Snowboard to Backboard

23 Jan

This is more the bipolar part of the story, then the finale of a snowboard injury.  The whole episode was really caused from mental illness/medication stuff, not actual injury.

We got to emergency after another hour–and in that hour I got more and more exasperated.  My Sunday study time was gone, work preparation time taken away, and my relaxation time now impossible.  I could also see our financial resources disappearing with each medical act. At that point, I didn’t have any sympathy for Cool, because I was certain the ambulance and emergency were unwarranted.

I have cut out the meat of our discussion (which I had detailed at first) because it just made us look bad.  I’m OK with sharing what may be construed as unfeeling, unsympathetic quotes from myself.  I’m not ashamed, and I stand by them.  But I don’t want you to think Cool is some sort of loser, crazy, or $hithead.  It’s not that way–there are just extra considerations when working with a mentally ill person.  She thinks and reacts differently then most people.  And so some of our relationship is me trying to explain why it’s sometimes impractical or detrimental to her or US.  But to you–it would just seem lop-sided and portray us in a certain light that I do not intend.  So I just skipped it and sort of jumped into the next paragraph.

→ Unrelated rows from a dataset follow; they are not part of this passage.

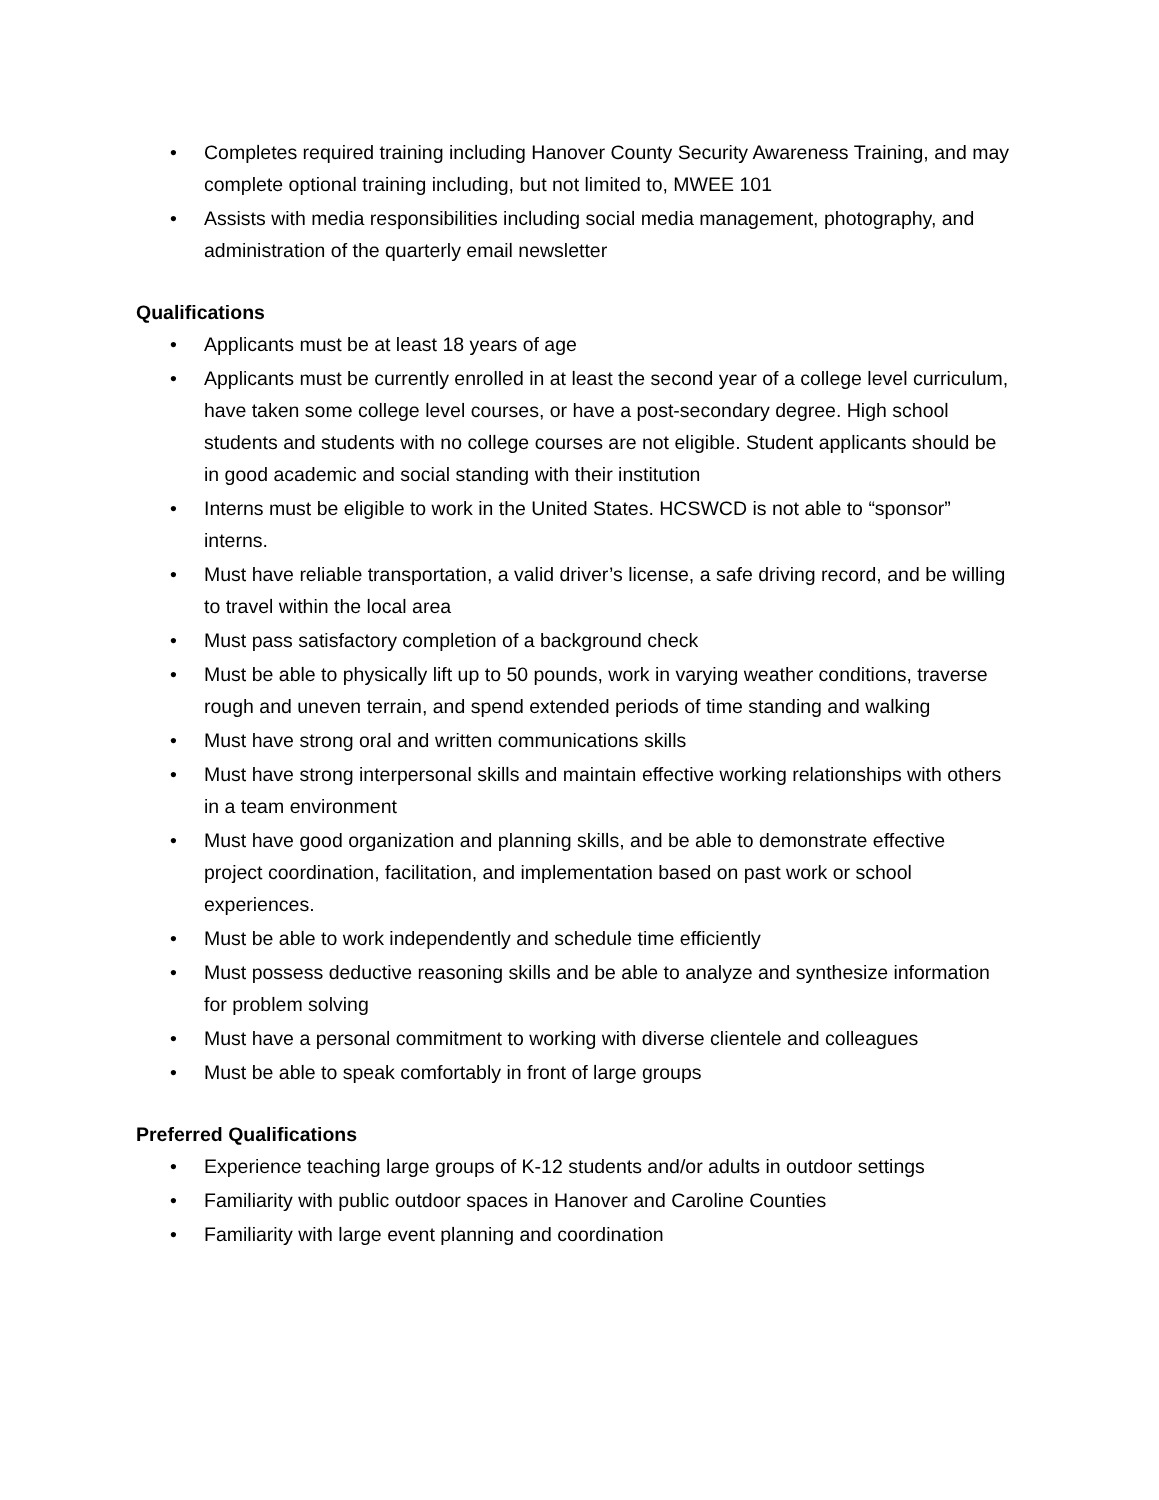• Completes required training including Hanover County Security Awareness Training, and may complete optional training including, but not limited to, MWEE 101
• Assists with media responsibilities including social media management, photography, and administration of the quarterly email newsletter
Qualifications
• Applicants must be at least 18 years of age
• Applicants must be currently enrolled in at least the second year of a college level curriculum, have taken some college level courses, or have a post-secondary degree. High school students and students with no college courses are not eligible. Student applicants should be in good academic and social standing with their institution
• Interns must be eligible to work in the United States. HCSWCD is not able to “sponsor” interns.
• Must have reliable transportation, a valid driver’s license, a safe driving record, and be willing to travel within the local area
• Must pass satisfactory completion of a background check
• Must be able to physically lift up to 50 pounds, work in varying weather conditions, traverse rough and uneven terrain, and spend extended periods of time standing and walking
• Must have strong oral and written communications skills
• Must have strong interpersonal skills and maintain effective working relationships with others in a team environment
• Must have good organization and planning skills, and be able to demonstrate effective project coordination, facilitation, and implementation based on past work or school experiences.
• Must be able to work independently and schedule time efficiently
• Must possess deductive reasoning skills and be able to analyze and synthesize information for problem solving
• Must have a personal commitment to working with diverse clientele and colleagues
• Must be able to speak comfortably in front of large groups
Preferred Qualifications
• Experience teaching large groups of K-12 students and/or adults in outdoor settings
• Familiarity with public outdoor spaces in Hanover and Caroline Counties
• Familiarity with large event planning and coordination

It seems mean way to be, but you have to understand–I suffer the consequences too. We are always dealing with bipolar issues, anxiety, irritability, medications, responsibility, extreme situations because of highs and lows. All the time.  I want to convey that day in day out with a person with mental illness requires patience, constant monitoring, coaching, vigilance. And that can get tiring–who wouldn’t be exasperated when things like this spiral all the way out of control? I guess that’s just part of mental illness. And I hardly ever think of Cool as a mentally ill person, she’s just Cool to me. My mate, and I love her. But the anxiety/bipolar does have an impact.

And it was difficult for Cool to SEE how this happened or take any responsibility in the matter.  Which is frustrating.  She told me, the doc at the ski hospital tricked her by saying I had agreed to the ambulance–which I never had–so she hadn’t fussed and refused treatment.  Reactions need to be much different next time, and we formulated a plan to avoid THIS.

Cool gave her pain as a 5 and took some pain relief. She was taken to x-ray for a long time. An hour after the initial pain score, Cool said her pain was still at 5–unchanged. Her wrist had recovered–because it had only ever been normal fall discomfort. The PA came in–x rays were completely normal. Cool was fine. She was cheering for football the next hour. In the morning when I asked how she felt and she said her. . . HEELS hurt. Not even part of the big emergency injury–but that’s Cool for you. Welcome to MY life.

I AM happy that Cool is still going to snowboard. She will get back on the horse, so at least our non-refundable EZ-123 package won’t be wasted. And we practiced what she would say next time she took a fall: Are you OK, are you hurt?! Cool says, “I just need a minute.” And she sits on the sidelines, gives me a hand signal, then together we can assess if she’s just being a wuss or if she’s actual-hurt. And if she is, I’ll drive us home where we will decide if the injury needs IBU and ice or if we need to involve diagnostics and doctors. Things will go better this weekend!